Minnesota was an early user of strategies such as moving workers to high-deductible health plans and enticing them to pick cheaper generic prescription drugs.
But there is only so much waste they can eliminate from the state’s overall health care bill, said Deb Krause of the Minnesota Health Action Group, a business coalition, which reported the results Monday from its annual survey of employers regarding workplace benefits.
“We’ve already realized cost savings from these strategies and now we’re seeing costs climb again because the heart of the problem — the cost of care itself — has not changed,” Krause said.
This year’s survey of 108 companies, which employ 269,850 people, showed a continued transition toward high-deductible health plans, which reward patients for making use of efficient and preventive forms of health care but require them to pay greater copays and deductibles for all other medical services.
For the first time, the number of businesses offering these plans exceeded those offering classic preferred provider plans, which charge higher premiums but impose lower copays and deductibles.
Cost-sharing by workers increased last year; they now pay roughly 27% of their health care expenses and their employers pay the rest, according to the survey results.
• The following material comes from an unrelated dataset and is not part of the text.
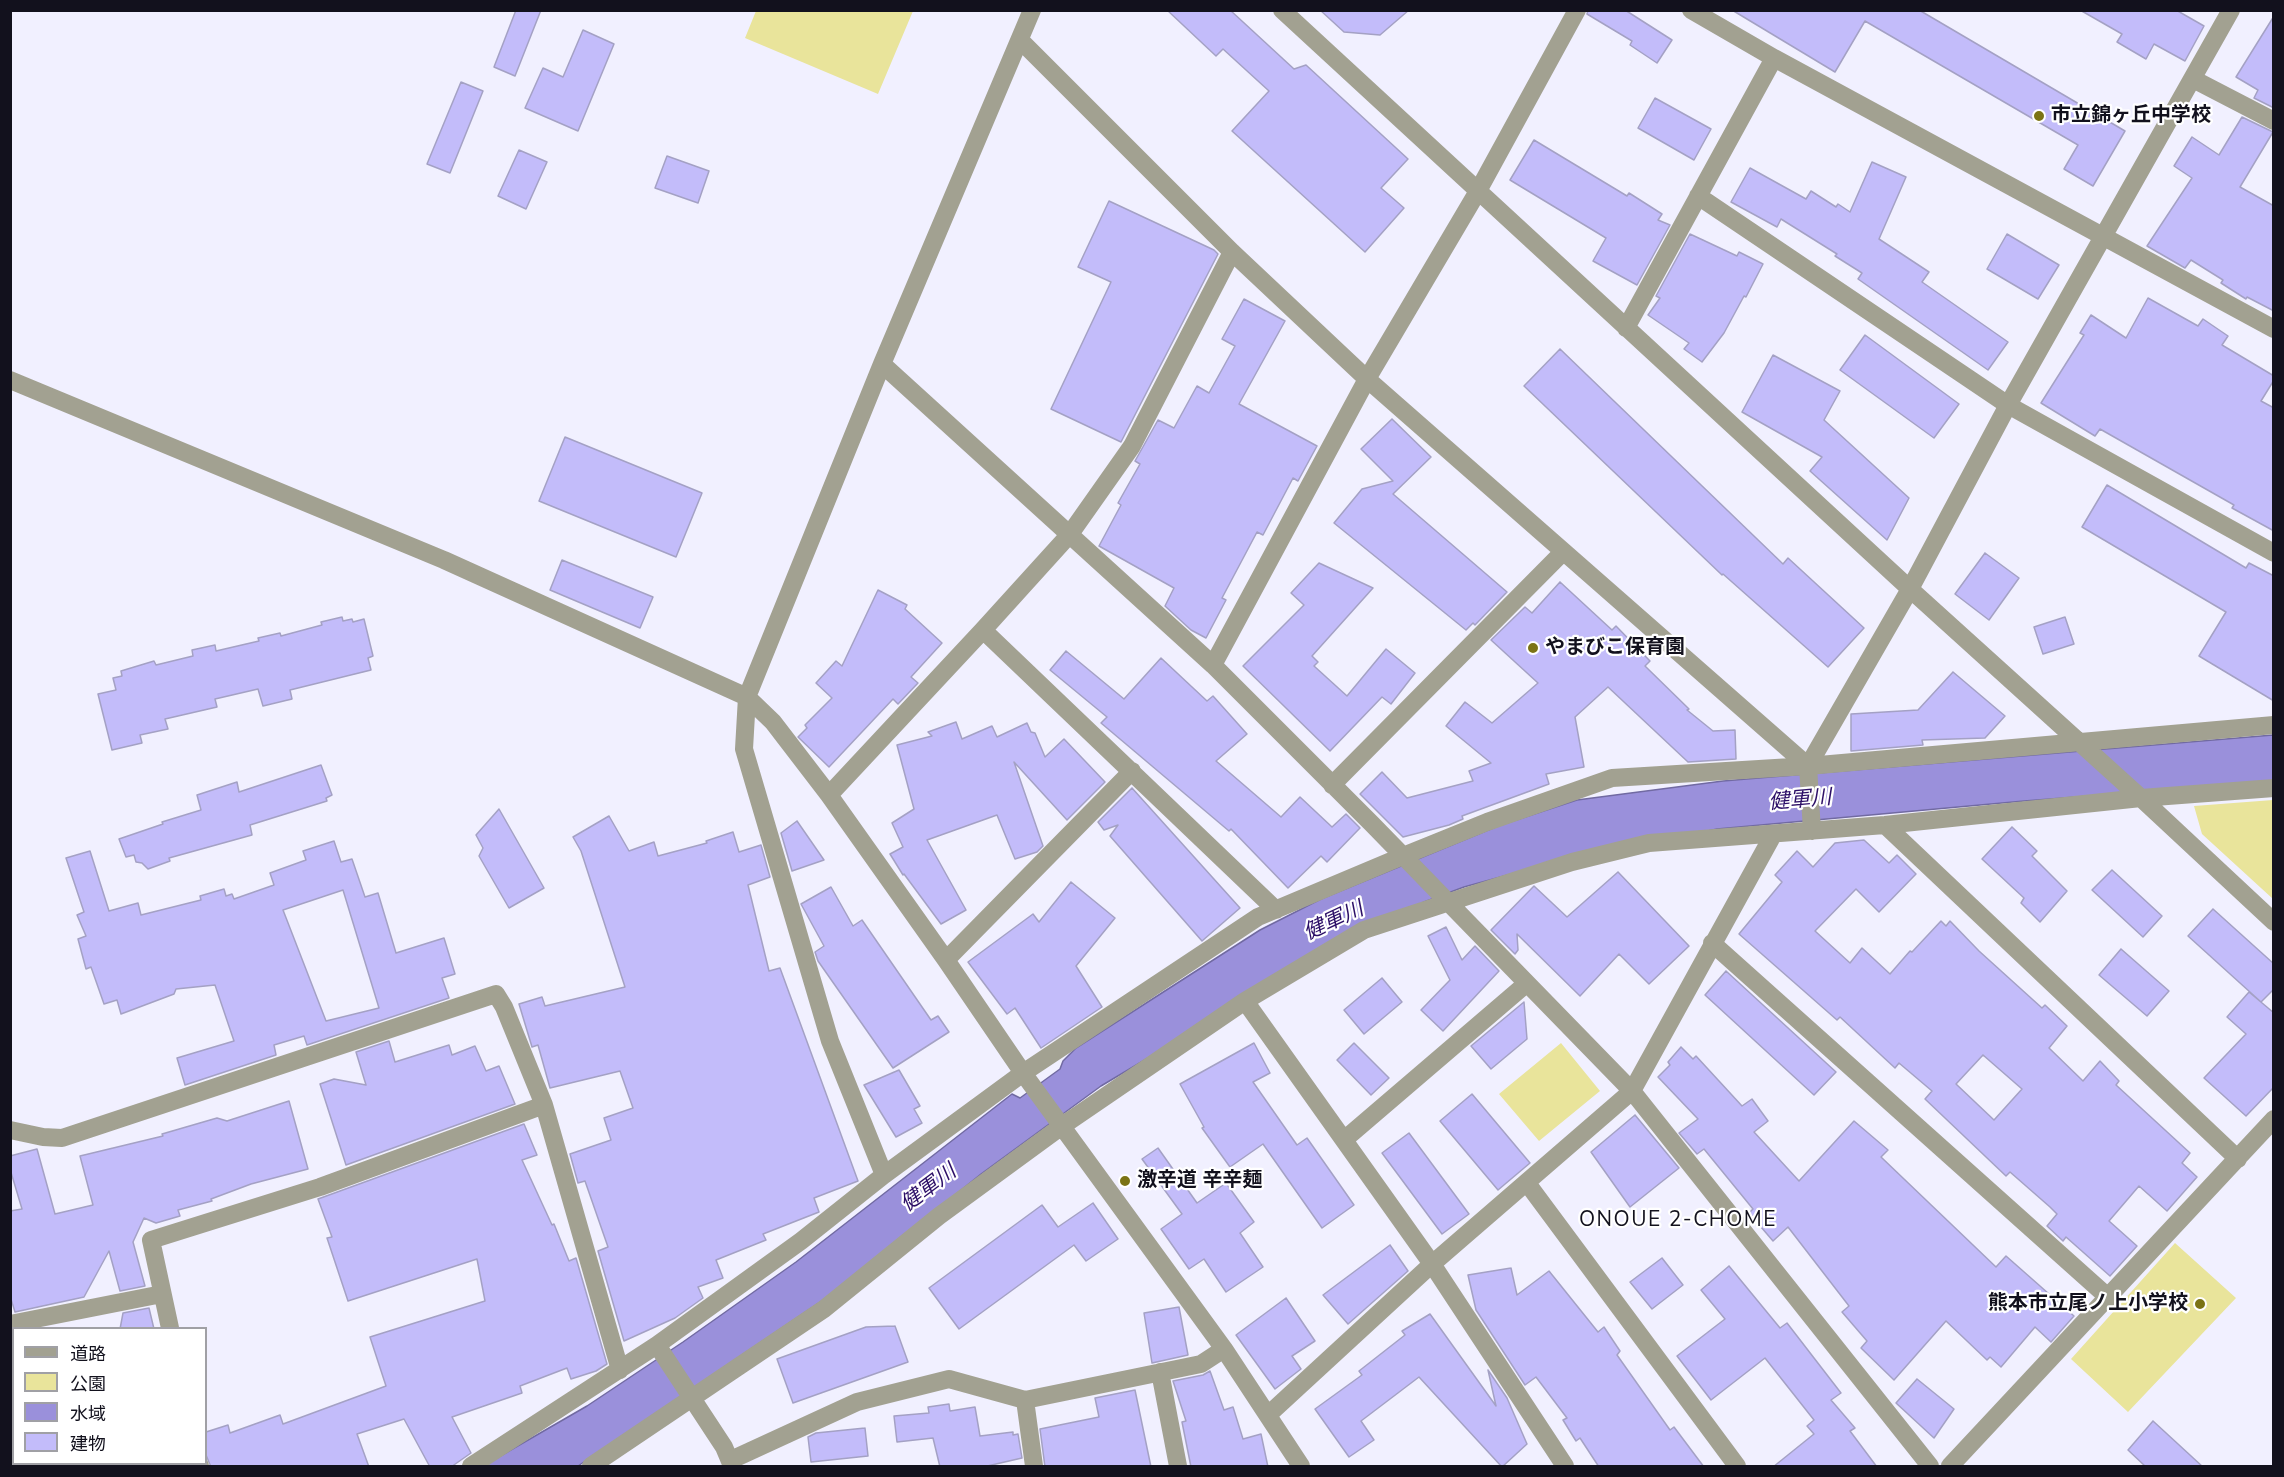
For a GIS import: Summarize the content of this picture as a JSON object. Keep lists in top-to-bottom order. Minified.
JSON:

Employees paid for 24% of their medical expenses through workplace health plans a year earlier.
The survey also showed growing concern over the mental health of employees; 30% of employers reported it as a top focus area.
Diabetes was a top focus area for 32% of employers.
Many employers had responded with campaigns to reduce the stigma of mental illness, but hadn’t done as much to address inequities in their benefits, such as adding mental health specialists to their networks, Krause said.
“They’re focused more on the culture things” to make it easier for workers to ask for help, she said.
Increased competition in Minnesota’s insurance marketplace hasn’t had a major impact yet on health care costs, despite national carriers such as Aetna and UnitedHealthcare offering new plan options in the state.
While nearly a third of employers sought new health insurance plans for 2019 through open bidding, only 12% actually switched plans in the end.
Almost nine in 10 employers said increased competition has done little to reduce cost, increase access to physicians and other providers or improve the quality of medical care.
Krause said employers need substantially lower costs to switch plans and doctor networks on their workers, and that new competitors haven’t been cheap enough to lure them away.